At last, pension reform. After years of foot-dragging and false starts, Illinois lawmakers on Tuesday put the worst-funded public pension systems in the nation on a path to fiscal solvency. If all goes as planned, the pension funds' $100 billion shortfall will be erased by 2044.
None of our metro-east lawmakers voted for the bill, but it was this or nothing. This plan, hammered out by a bipartisan committee, is infinitely better than continuing to let the $100 billion in pension debt grow and squeeze out other state spending.
Some conservatives complained the bill didn't go far enough, but the caterwauling from state employees and their unions tell you that these reforms are substantial.

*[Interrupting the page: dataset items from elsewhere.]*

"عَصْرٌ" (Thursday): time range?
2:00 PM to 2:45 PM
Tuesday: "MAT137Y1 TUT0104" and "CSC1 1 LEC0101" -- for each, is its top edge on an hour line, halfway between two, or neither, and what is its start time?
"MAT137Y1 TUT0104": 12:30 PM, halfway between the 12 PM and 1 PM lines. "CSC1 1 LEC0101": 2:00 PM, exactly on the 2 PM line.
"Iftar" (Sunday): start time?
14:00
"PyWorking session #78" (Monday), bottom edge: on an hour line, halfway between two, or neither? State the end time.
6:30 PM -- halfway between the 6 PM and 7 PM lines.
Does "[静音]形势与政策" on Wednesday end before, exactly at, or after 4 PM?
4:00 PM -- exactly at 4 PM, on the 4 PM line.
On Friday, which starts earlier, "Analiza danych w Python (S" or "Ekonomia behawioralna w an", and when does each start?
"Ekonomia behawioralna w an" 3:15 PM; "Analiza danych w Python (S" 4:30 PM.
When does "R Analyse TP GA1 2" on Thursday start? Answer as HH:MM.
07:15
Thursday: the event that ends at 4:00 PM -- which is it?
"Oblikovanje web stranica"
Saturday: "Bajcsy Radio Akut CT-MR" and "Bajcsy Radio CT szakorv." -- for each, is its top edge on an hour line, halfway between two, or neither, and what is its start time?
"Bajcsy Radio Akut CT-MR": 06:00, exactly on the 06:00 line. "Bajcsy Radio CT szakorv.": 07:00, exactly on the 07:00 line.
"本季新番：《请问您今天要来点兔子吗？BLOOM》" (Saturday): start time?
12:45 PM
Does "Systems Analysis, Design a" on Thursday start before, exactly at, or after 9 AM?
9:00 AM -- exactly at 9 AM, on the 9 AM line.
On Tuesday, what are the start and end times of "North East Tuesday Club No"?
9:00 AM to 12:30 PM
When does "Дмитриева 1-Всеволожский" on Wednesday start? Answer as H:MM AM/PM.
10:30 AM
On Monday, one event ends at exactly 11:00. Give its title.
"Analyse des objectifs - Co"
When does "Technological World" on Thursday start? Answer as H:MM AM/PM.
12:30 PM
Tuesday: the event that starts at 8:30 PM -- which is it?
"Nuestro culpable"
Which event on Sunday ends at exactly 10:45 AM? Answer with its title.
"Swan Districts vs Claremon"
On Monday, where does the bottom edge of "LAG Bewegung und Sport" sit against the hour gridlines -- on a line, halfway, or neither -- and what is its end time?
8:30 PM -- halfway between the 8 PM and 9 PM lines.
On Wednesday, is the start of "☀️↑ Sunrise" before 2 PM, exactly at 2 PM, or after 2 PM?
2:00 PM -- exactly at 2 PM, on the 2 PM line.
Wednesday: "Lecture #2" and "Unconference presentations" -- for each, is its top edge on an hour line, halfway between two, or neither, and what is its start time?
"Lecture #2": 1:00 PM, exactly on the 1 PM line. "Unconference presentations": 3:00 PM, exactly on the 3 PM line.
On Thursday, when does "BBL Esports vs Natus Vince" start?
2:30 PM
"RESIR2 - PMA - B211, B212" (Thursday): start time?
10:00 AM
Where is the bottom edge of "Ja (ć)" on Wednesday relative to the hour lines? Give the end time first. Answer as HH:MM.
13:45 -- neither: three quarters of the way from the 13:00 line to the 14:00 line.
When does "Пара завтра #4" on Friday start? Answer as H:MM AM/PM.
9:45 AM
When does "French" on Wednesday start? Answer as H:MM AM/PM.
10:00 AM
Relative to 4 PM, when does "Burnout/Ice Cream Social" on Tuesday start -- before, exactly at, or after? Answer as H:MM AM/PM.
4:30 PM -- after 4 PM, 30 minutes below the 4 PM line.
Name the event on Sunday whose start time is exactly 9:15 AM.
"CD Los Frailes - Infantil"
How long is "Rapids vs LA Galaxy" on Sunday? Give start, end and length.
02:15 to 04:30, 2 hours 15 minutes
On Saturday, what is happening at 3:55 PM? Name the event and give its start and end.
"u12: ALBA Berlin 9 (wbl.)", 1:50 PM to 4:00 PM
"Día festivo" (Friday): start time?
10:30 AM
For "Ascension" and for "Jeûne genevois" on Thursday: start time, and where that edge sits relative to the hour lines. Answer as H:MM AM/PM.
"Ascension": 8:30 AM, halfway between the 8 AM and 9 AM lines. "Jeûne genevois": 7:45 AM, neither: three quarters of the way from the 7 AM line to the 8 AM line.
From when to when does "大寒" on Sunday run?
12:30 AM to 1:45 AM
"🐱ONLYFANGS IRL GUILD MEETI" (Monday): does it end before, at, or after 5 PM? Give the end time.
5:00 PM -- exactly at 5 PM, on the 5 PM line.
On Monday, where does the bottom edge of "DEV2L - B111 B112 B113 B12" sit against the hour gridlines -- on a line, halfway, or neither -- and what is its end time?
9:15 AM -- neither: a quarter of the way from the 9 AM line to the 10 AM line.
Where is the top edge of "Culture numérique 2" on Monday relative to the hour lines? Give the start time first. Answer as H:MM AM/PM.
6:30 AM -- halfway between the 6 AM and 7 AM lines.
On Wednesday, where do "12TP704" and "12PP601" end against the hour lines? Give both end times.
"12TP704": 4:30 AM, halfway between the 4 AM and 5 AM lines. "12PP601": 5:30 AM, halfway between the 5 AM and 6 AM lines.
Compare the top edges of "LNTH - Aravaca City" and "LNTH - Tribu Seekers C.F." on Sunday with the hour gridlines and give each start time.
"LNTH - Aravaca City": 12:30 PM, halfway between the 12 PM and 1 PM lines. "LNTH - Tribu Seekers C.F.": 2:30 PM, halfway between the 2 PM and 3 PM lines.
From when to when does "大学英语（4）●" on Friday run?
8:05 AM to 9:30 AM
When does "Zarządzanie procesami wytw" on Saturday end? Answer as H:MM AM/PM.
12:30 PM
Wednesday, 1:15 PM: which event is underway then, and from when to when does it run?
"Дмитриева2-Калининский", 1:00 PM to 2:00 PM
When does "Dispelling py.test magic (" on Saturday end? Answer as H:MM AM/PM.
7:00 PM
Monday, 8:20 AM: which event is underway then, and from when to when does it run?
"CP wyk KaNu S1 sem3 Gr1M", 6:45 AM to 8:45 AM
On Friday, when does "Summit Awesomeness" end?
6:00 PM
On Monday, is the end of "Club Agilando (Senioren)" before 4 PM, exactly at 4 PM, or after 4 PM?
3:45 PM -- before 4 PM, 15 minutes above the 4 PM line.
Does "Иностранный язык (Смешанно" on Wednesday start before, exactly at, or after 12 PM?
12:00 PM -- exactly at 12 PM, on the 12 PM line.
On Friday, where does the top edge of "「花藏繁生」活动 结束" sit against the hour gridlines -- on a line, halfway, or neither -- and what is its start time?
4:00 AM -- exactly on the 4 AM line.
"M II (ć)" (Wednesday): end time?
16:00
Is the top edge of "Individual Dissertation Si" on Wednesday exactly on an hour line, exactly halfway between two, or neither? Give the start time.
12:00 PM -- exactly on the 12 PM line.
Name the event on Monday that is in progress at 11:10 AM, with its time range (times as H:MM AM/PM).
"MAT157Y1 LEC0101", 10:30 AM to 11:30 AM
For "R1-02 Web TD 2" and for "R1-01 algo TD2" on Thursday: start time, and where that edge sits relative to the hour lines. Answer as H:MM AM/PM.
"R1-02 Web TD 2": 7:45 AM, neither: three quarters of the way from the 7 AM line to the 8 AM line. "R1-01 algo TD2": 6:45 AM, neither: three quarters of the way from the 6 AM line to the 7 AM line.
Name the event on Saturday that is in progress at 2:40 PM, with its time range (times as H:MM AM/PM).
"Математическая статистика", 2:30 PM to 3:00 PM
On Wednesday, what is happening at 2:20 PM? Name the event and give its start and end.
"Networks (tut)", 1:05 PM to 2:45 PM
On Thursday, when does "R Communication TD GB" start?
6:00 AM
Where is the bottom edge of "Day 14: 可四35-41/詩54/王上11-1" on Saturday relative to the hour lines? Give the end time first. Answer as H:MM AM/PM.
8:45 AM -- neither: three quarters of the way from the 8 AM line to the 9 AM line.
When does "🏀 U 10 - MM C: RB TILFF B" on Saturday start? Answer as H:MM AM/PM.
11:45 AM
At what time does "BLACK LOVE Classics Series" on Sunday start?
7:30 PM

The workers and their reps claim the plan will be ruled unconstitutional, but we are cautiously optimistic that the courts will allow it. The pensions themselves aren't being reduced, but rather add-ons like the overly generous COLA formula and the unreasonably low retirement age.
And bottom line: The current system is fiscally unsustainable. A constitutional pension guarantee means nothing if there isn't enough money to fund the pensions. Just ask workers in Detroit, who thought their pensions were guaranteed by their state constitution until a judge ruled otherwise.
No one was talking pension reform in Detroit 10 years ago, but we suspect a lot of workers wish someone had made incremental changes back then to ensure that pensions would be funded into the future -- what Illinois did on Tuesday.